§ **TASK GOAL**: Retype the text from each of the rows below word for word, leaving out the pictures.

§ **RAW DATA**:
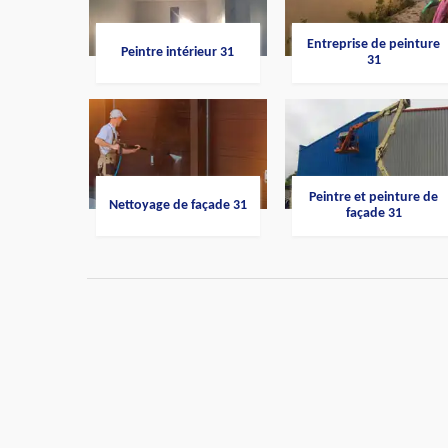
Entreprise de peinture
Peintre intérieur 31
31
Peintre et peinture de
Nettoyage de façade 31
façade 31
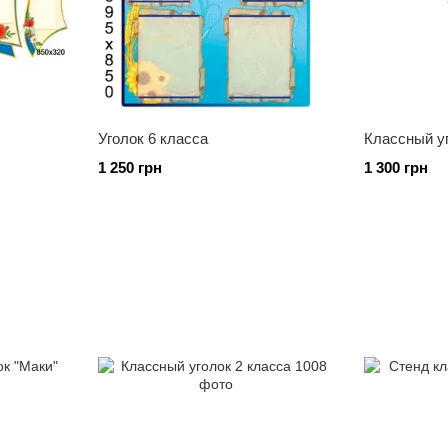
Уголок 6 класса
Классный у
1 250 грн
1 300 грн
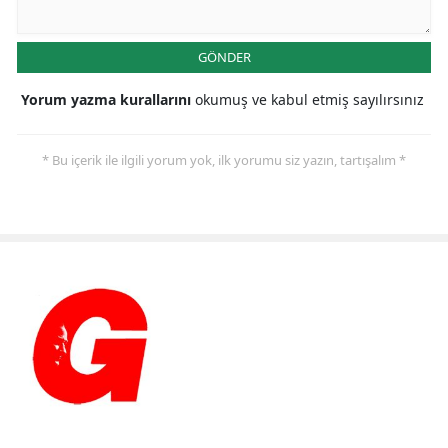
GÖNDER
Yorum yazma kurallarını
okumuş ve kabul etmiş sayılırsınız
* Bu içerik ile ilgili yorum yok, ilk yorumu siz yazın, tartışalım *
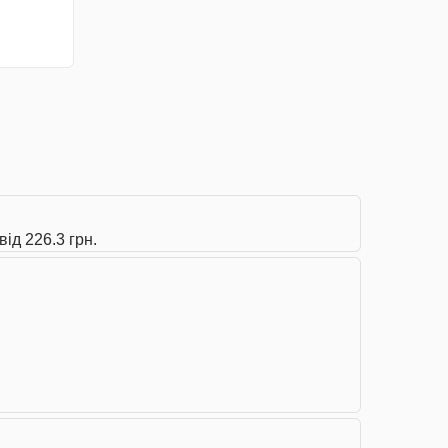
ід 226.3 грн.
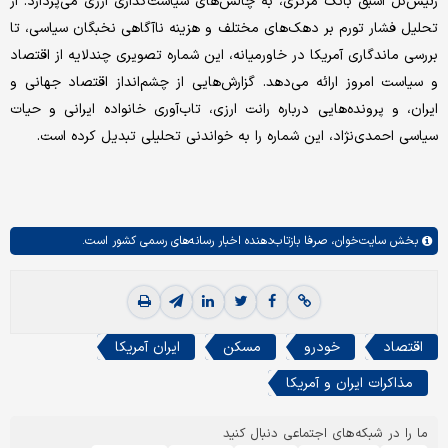
رئیس‌کل اسبق بانک مرکزی، به چالش‌های سیاست‌گذاری ارزی می‌پردازد. از
تحلیل فشار تورم بر دهک‌های مختلف و هزینه ناآگاهی نخبگان سیاسی، تا
بررسی ماندگاری آمریکا در خاورمیانه، این شماره تصویری چندلایه از اقتصاد
و سیاست امروز ارائه می‌دهد. گزارش‌هایی از چشم‌انداز اقتصاد جهانی و
ایران، و پرونده‌هایی درباره رانت ارزی، تاب‌آوری خانواده ایرانی و حیات
سیاسی احمدی‌نژاد، این شماره را به خواندنی تحلیلی تبدیل کرده است.
بخش
سایت‌خوان،
صرفا بازتاب‌دهنده اخبار رسانه‌های رسمی کشور است.
اقتصاد
خودرو
مسکن
ایران آمریکا
مذاکرات ایران و آمریکا
ما را در شبکه‌های اجتماعی دنبال کنید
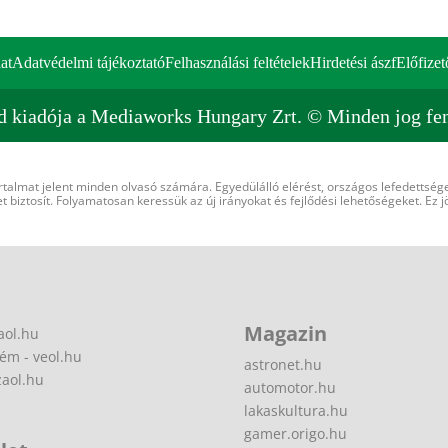
at
Adatvédelmi tájékoztató
Felhasználási feltételek
Hirdetési ászf
Előfizet
d kiadója a Mediaworks Hungary Zrt. © Minden jog fen
rtalmat jelent minden olvasó számára. Egyedülálló elérést, országos lefedettsége
 biztosít. Folyamatosan keressük az új irányokat és fejlődési lehetőségeket. Ez j
Magazin
aol.hu
ém - veol.hu
astronet.hu
zaol.hu
automotor.hu
lakaskultura.hu
gamer.origo.hu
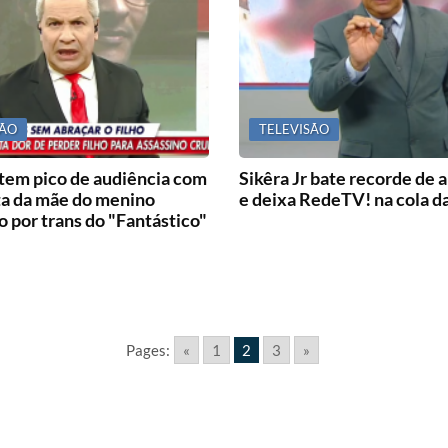
SÃO
TELEVISÃO
 tem pico de audiência com
Sikêra Jr bate recorde de 
ta da mãe do menino
e deixa RedeTV! na cola d
 por trans do "Fantástico"
Pages:
«
1
2
3
»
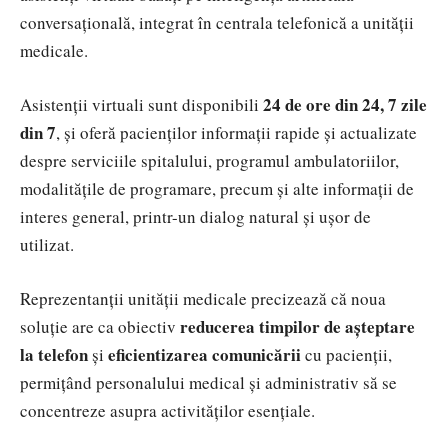
conversațională, integrat în centrala telefonică a unității
medicale.
24 de ore din 24, 7 zile
Asistenții virtuali sunt disponibili
din 7
, și oferă pacienților informații rapide și actualizate
despre serviciile spitalului, programul ambulatoriilor,
modalitățile de programare, precum și alte informații de
interes general, printr-un dialog natural și ușor de
utilizat.
Reprezentanții unității medicale precizează că noua
reducerea timpilor de așteptare
soluție are ca obiectiv
la telefon
eficientizarea comunicării
și
cu pacienții,
permițând personalului medical și administrativ să se
concentreze asupra activităților esențiale.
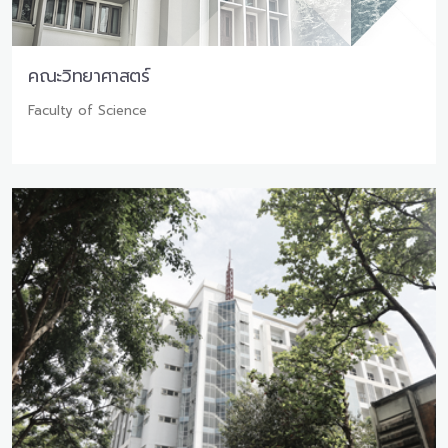
คณะวิทยาศาสตร์
Faculty of Science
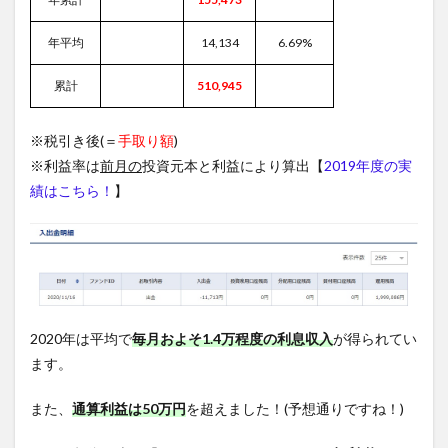
年平均
14,134
6.69%
累計
510,945
※税引き後(＝
手取り額
)
※利益率は
前月の
投資元本と利益により算出【
2019年度の実
績はこちら！
】
2020年は平均で
毎月およそ1.4万程度の利息収入
が得られてい
ます。
また、
通算利益は50万円
を超えました！(予想通りですね！)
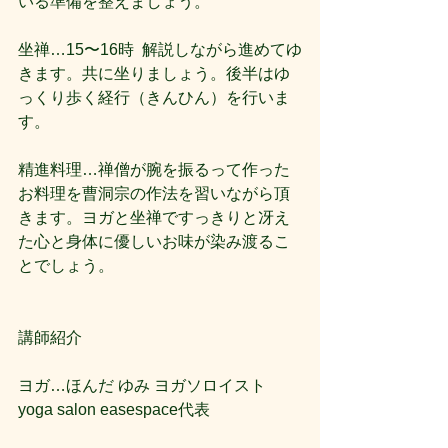
いる準備を整えましょう。
坐禅…15〜16時  解説しながら進めてゆ
きます。共に坐りましょう。後半はゆ
っくり歩く経行（きんひん）を行いま
す。
精進料理…禅僧が腕を振るって作った
お料理を曹洞宗の作法を習いながら頂
きます。ヨガと坐禅ですっきりと冴え
た心と身体に優しいお味が染み渡るこ
とでしょう。
講師紹介
ヨガ…ほんだ ゆみ ヨガソロイスト 
yoga salon easespace代表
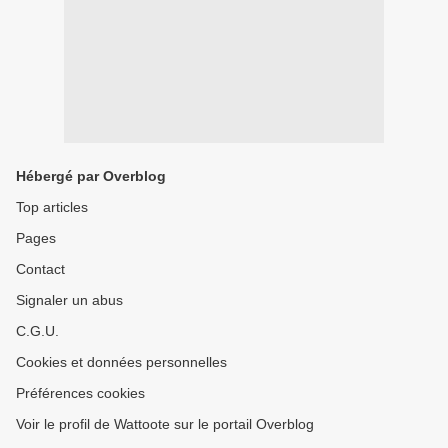
Hébergé par Overblog
Top articles
Pages
Contact
Signaler un abus
C.G.U.
Cookies et données personnelles
Préférences cookies
Voir le profil de Wattoote sur le portail Overblog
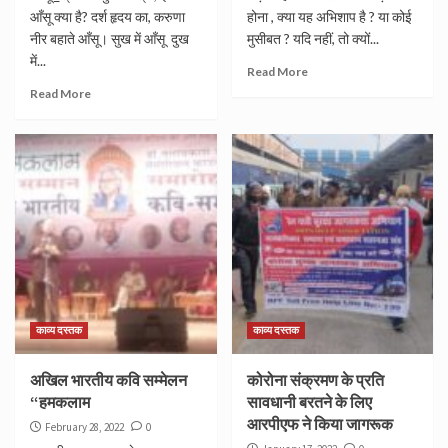
आँसू क्या है? दर्श हृदय का, करुणा
होना , क्या यह अभिशाप है ? या कोई
नीर बहाते आँसू। सुख में आँसू दुख
मुसीबत ? यदि नहीं, तो क्यों...
में...
Read More
Read More
काव्य दस्तक
काव्य दस्तक
अखिल भारतीय कवि सम्मेलन
कोरोना संक्रमण के प्रति
“हमकलाम
सावधानी बरतने के लिए
आरपीएफ ने किया जागरूक
February 28, 2022
0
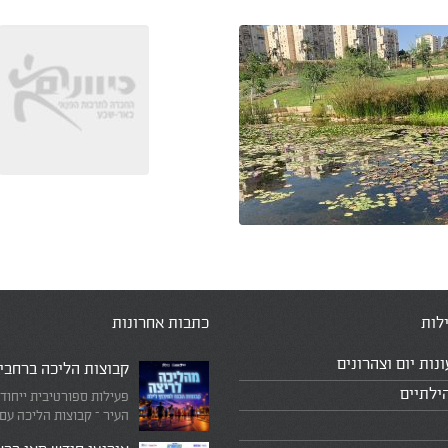
לות
כתבות אחרונות
ונות יום וצהרונים
קבוצות הליכה ברחבי
ילתיים
פעילות ספורטיבית ייחוד
העיר – קבוצות הליכה עם
המדריכים המובילים!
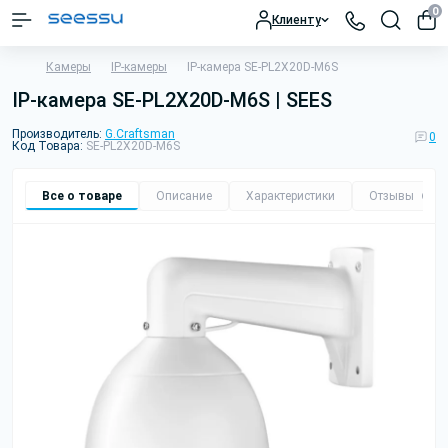
0
Клиенту
Камеры
IP-камеры
IP-камера SE-PL2X20D-M6S
IP-камера SE-PL2X20D-M6S | SEES
Производитель:
G.Craftsman
0
Код Товара:
SE-PL2X20D-M6S
Все о товаре
Описание
Характеристики
Отзывы
0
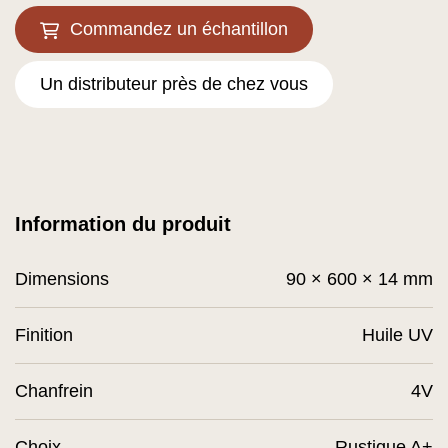
Commandez un échantillon
Un distributeur près de chez vous
Information du produit
Dimensions
90 × 600 × 14 mm
Finition
Huile UV
Chanfrein
4V
Choix
Rustique A+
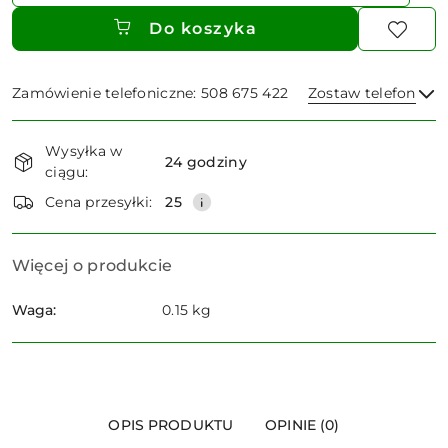
Do koszyka
Zamówienie telefoniczne: 508 675 422
Zostaw telefon
Dostępność
Wysyłka w
i
24 godziny
ciągu:
dostawa
Wyślij
Cena przesyłki:
25
Więcej o produkcie
Waga:
0.15 kg
OPIS PRODUKTU
OPINIE (0)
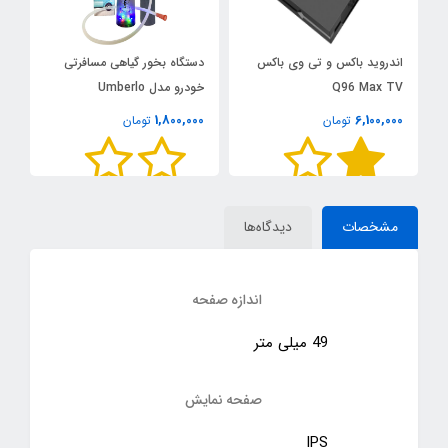
اندروید باکس و تی وی باکس
دستگاه بخور گیاهی مسافرتی
پ
Q96 Max TV
خودرو مدل Umberlo
س
0
1,800,000
6,100,000
تومان
تومان
مشخصات
دیدگاه‌ها
اندازه صفحه
49 میلی متر
صفحه نمایش
IPS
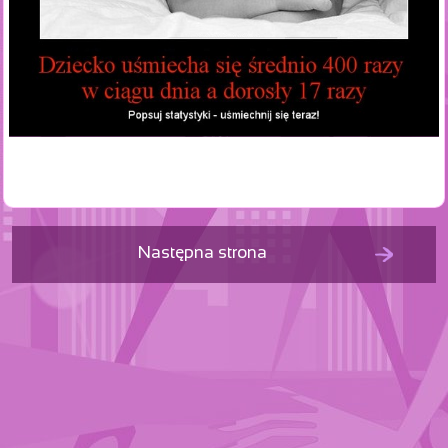
Następna strona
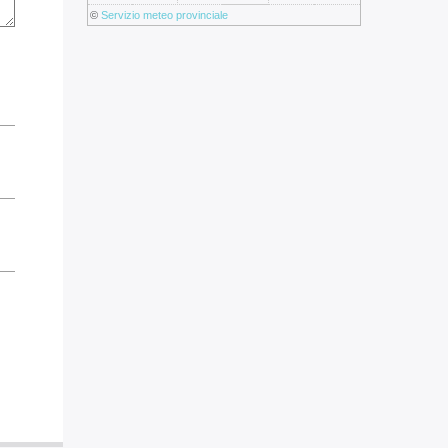
©
Servizio meteo provinciale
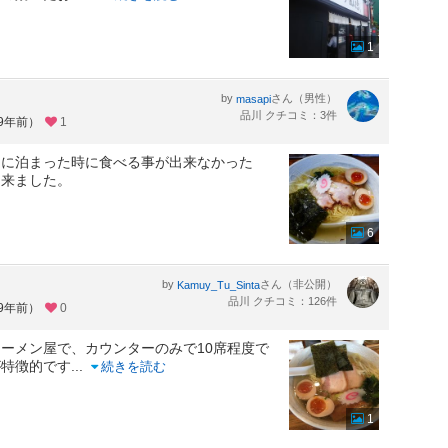
1
by
さん（男性）
masapi
品川 クチコミ：3件
約9年前）
1
」に泊まった時に食べる事が出来なかった
て来ました。
6
by
さん（非公開）
Kamuy_Tu_Sinta
品川 クチコミ：126件
約9年前）
0
ーメン屋で、カウンターのみで10席程度で
が特徴的です
...
続きを読む
1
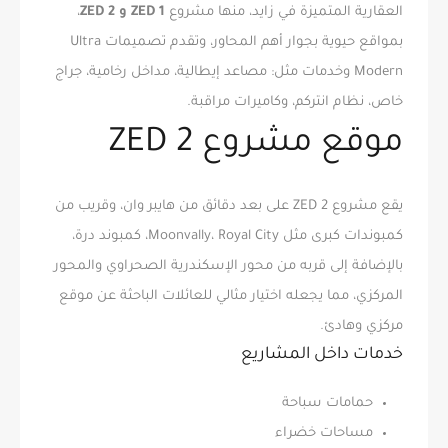
العقارية المتميزة في زايد، منها مشروع
ZED 1 و ZED 2
،
بمواقع حيوية بجوار أهم المحاور، وتقدم تصميمات Ultra
Modern وخدمات مثل: مصاعد إيطالية، مداخل رخامية، جراج
خاص، نظام انتركم، وكاميرات مراقبة.
موقع مشروع ZED 2
يقع مشروع ZED 2 على بعد دقائق من هايبر وان، وقريب من
كمبوندات كبرى مثل Moonvally، Royal City، كمبوند درة،
بالإضافة إلى قربه من محور الإسكندرية الصحراوي والمحور
المركزي، مما يجعله اختيار مثالي للعائلات الباحثة عن موقع
مركزي وهادئ.
خدمات داخل المشاريع
حمامات سباحة
مساحات خضراء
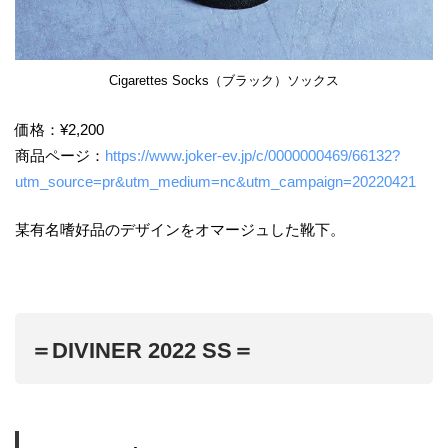
Cigarettes Socks（ブラック）ソックス
価格：¥2,200
商品ページ：
https://www.joker-ev.jp/c/0000000469/66132?
utm_source=pr&utm_medium=nc&utm_campaign=20220421
某有名嗜好品のデザインをオマージュした靴下。
＝DIVINER 2022 SS＝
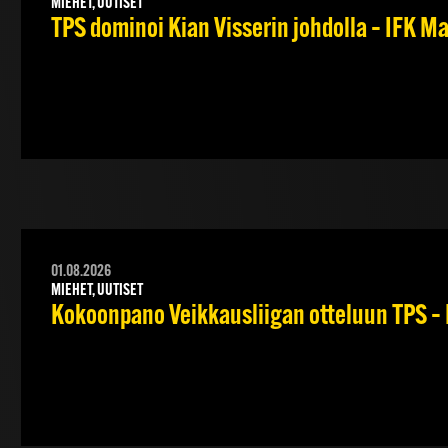
MIEHET, UUTISET
TPS dominoi Kian Visserin johdolla – IFK 
01.08.2026
MIEHET, UUTISET
Kokoonpano Veikkausliigan otteluun TPS – 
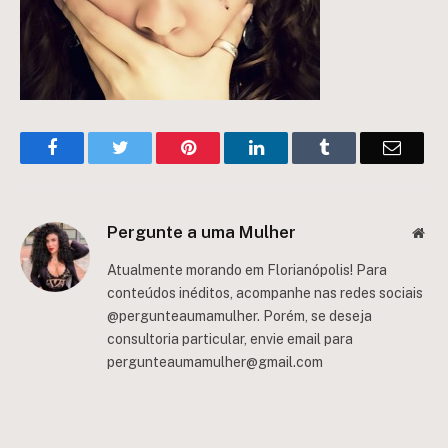
Facebook
Twitter
Pinterest
LinkedIn
Tumblr
Email
Pergunte a uma Mulher
Web
Atualmente morando em Florianópolis! Para
conteúdos inéditos, acompanhe nas redes sociais
@pergunteaumamulher. Porém, se deseja
consultoria particular, envie email para
pergunteaumamulher@gmail.com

§ **PROBLEM SOLUTION**:
Entreprise de peinture
Peintre intérieur 31
31
Peintre et peinture de
Nettoyage de façade 31
façade 31
Уголок 6 класса
Классный у
1 250 грн
1 300 грн
GÖNDER
Yorum yazma kurallarını
okumuş ve kabul etmiş sayılırsınız
* Bu içerik ile ilgili yorum yok, ilk yorumu siz yazın, tartışalım *
ід 226.3 грн.
رئیس‌کل اسبق بانک مرکزی، به چالش‌های سیاست‌گذاری ارزی می‌پردازد. از
تحلیل فشار تورم بر دهک‌های مختلف و هزینه ناآگاهی نخبگان سیاسی، تا
بررسی ماندگاری آمریکا در خاورمیانه، این شماره تصویری چندلایه از اقتصاد
و سیاست امروز ارائه می‌دهد. گزارش‌هایی از چشم‌انداز اقتصاد جهانی و
ایران، و پرونده‌هایی درباره رانت ارزی، تاب‌آوری خانواده ایرانی و حیات
سیاسی احمدی‌نژاد، این شماره را به خواندنی تحلیلی تبدیل کرده است.
بخش
سایت‌خوان،
صرفا بازتاب‌دهنده اخبار رسانه‌های رسمی کشور است.
اقتصاد
خودرو
مسکن
ایران آمریکا
مذاکرات ایران و آمریکا
ما را در شبکه‌های اجتماعی دنبال کنید
at
Adatvédelmi tájékoztató
Felhasználási feltételek
Hirdetési ászf
Előfizet
d kiadója a Mediaworks Hungary Zrt. © Minden jog fen
rtalmat jelent minden olvasó számára. Egyedülálló elérést, országos lefedettsége
 biztosít. Folyamatosan keressük az új irányokat és fejlődési lehetőségeket. Ez j
Magazin
aol.hu
ém - veol.hu
astronet.hu
zaol.hu
automotor.hu
lakaskultura.hu
gamer.origo.hu
SÃO
TELEVISÃO
 tem pico de audiência com
Sikêra Jr bate recorde de 
ta da mãe do menino
e deixa RedeTV! na cola d
 por trans do "Fantástico"
Pages:
«
1
2
3
»
conversațională, integrat în centrala telefonică a unității
medicale.
24 de ore din 24, 7 zile
Asistenții virtuali sunt disponibili
din 7
, și oferă pacienților informații rapide și actualizate
despre serviciile spitalului, programul ambulatoriilor,
modalitățile de programare, precum și alte informații de
interes general, printr-un dialog natural și ușor de
utilizat.
Reprezentanții unității medicale precizează că noua
reducerea timpilor de așteptare
soluție are ca obiectiv
la telefon
eficientizarea comunicării
și
cu pacienții,
permițând personalului medical și administrativ să se
concentreze asupra activităților esențiale.
คณะวิทยาศาสตร์
Faculty of Science
年平均
14,134
6.69%
累計
510,945
※税引き後(＝
手取り額
)
※利益率は
前月の
投資元本と利益により算出【
2019年度の実
績はこちら！
】
2020年は平均で
毎月およそ1.4万程度の利息収入
が得られてい
ます。
また、
通算利益は50万円
を超えました！(予想通りですね！)
いる準備を整えましょう。
坐禅…15〜16時  解説しながら進めてゆ
きます。共に坐りましょう。後半はゆ
っくり歩く経行（きんひん）を行いま
す。
精進料理…禅僧が腕を振るって作った
お料理を曹洞宗の作法を習いながら頂
きます。ヨガと坐禅ですっきりと冴え
た心と身体に優しいお味が染み渡るこ
とでしょう。
講師紹介
ヨガ…ほんだ ゆみ ヨガソロイスト 
yoga salon easespace代表
Hébergé par Overblog
Top articles
Pages
Contact
Signaler un abus
C.G.U.
Cookies et données personnelles
Préférences cookies
Voir le profil de Wattoote sur le portail Overblog
आँसू क्या है? दर्श हृदय का, करुणा
होना , क्या यह अभिशाप है ? या कोई
नीर बहाते आँसू। सुख में आँसू दुख
मुसीबत ? यदि नहीं, तो क्यों...
में...
Read More
Read More
काव्य दस्तक
काव्य दस्तक
अखिल भारतीय कवि सम्मेलन
कोरोना संक्रमण के प्रति
“हमकलाम
सावधानी बरतने के लिए
आरपीएफ ने किया जागरूक
February 28, 2022
0
לות
כתבות אחרונות
ונות יום וצהרונים
קבוצות הליכה ברחבי
ילתיים
פעילות ספורטיבית ייחוד
העיר – קבוצות הליכה עם
המדריכים המובילים!
0
Клиенту
Камеры
IP-камеры
IP-камера SE-PL2X20D-M6S
IP-камера SE-PL2X20D-M6S | SEES
Производитель:
G.Craftsman
0
Код Товара:
SE-PL2X20D-M6S
Все о товаре
Описание
Характеристики
Отзывы
0
Commandez un échantillon
Un distributeur près de chez vous
Information du produit
Dimensions
90 × 600 × 14 mm
Finition
Huile UV
Chanfrein
4V
Choix
Rustique A+
Do koszyka
Zamówienie telefoniczne: 508 675 422
Zostaw telefon
Dostępność
Wysyłka w
i
24 godziny
ciągu:
dostawa
Wyślij
Cena przesyłki:
25
Więcej o produkcie
Waga:
0.15 kg
OPIS PRODUKTU
OPINIE (0)
اندروید باکس و تی وی باکس
دستگاه بخور گیاهی مسافرتی
پ
Q96 Max TV
خودرو مدل Umberlo
س
0
1,800,000
6,100,000
تومان
تومان
مشخصات
دیدگاه‌ها
اندازه صفحه
49 میلی متر
صفحه نمایش
IPS
Następna strona
©
Servizio meteo provinciale
1
by
さん（男性）
masapi
品川 クチコミ：3件
約9年前）
1
」に泊まった時に食べる事が出来なかった
て来ました。
6
by
さん（非公開）
Kamuy_Tu_Sinta
品川 クチコミ：126件
約9年前）
0
ーメン屋で、カウンターのみで10席程度で
が特徴的です
...
続きを読む
1
العقارية المتميزة في زايد، منها مشروع
ZED 1 و ZED 2
،
بمواقع حيوية بجوار أهم المحاور، وتقدم تصميمات Ultra
Modern وخدمات مثل: مصاعد إيطالية، مداخل رخامية، جراج
خاص، نظام انتركم، وكاميرات مراقبة.
موقع مشروع ZED 2
يقع مشروع ZED 2 على بعد دقائق من هايبر وان، وقريب من
كمبوندات كبرى مثل Moonvally، Royal City، كمبوند درة،
بالإضافة إلى قربه من محور الإسكندرية الصحراوي والمحور
المركزي، مما يجعله اختيار مثالي للعائلات الباحثة عن موقع
مركزي وهادئ.
خدمات داخل المشاريع
حمامات سباحة
مساحات خضراء
Cigarettes Socks（ブラック）ソックス
価格：¥2,200
商品ページ：
https://www.joker-ev.jp/c/0000000469/66132?
utm_source=pr&utm_medium=nc&utm_campaign=20220421
某有名嗜好品のデザインをオマージュした靴下。
＝DIVINER 2022 SS＝
MIEHET, UUTISET
TPS dominoi Kian Visserin johdolla – IFK 
01.08.2026
MIEHET, UUTISET
Kokoonpano Veikkausliigan otteluun TPS – 
Facebook
Twitter
Pinterest
LinkedIn
Tumblr
Email
Pergunte a uma Mulher
Web
Atualmente morando em Florianópolis! Para
conteúdos inéditos, acompanhe nas redes sociais
@pergunteaumamulher. Porém, se deseja
consultoria particular, envie email para
pergunteaumamulher@gmail.com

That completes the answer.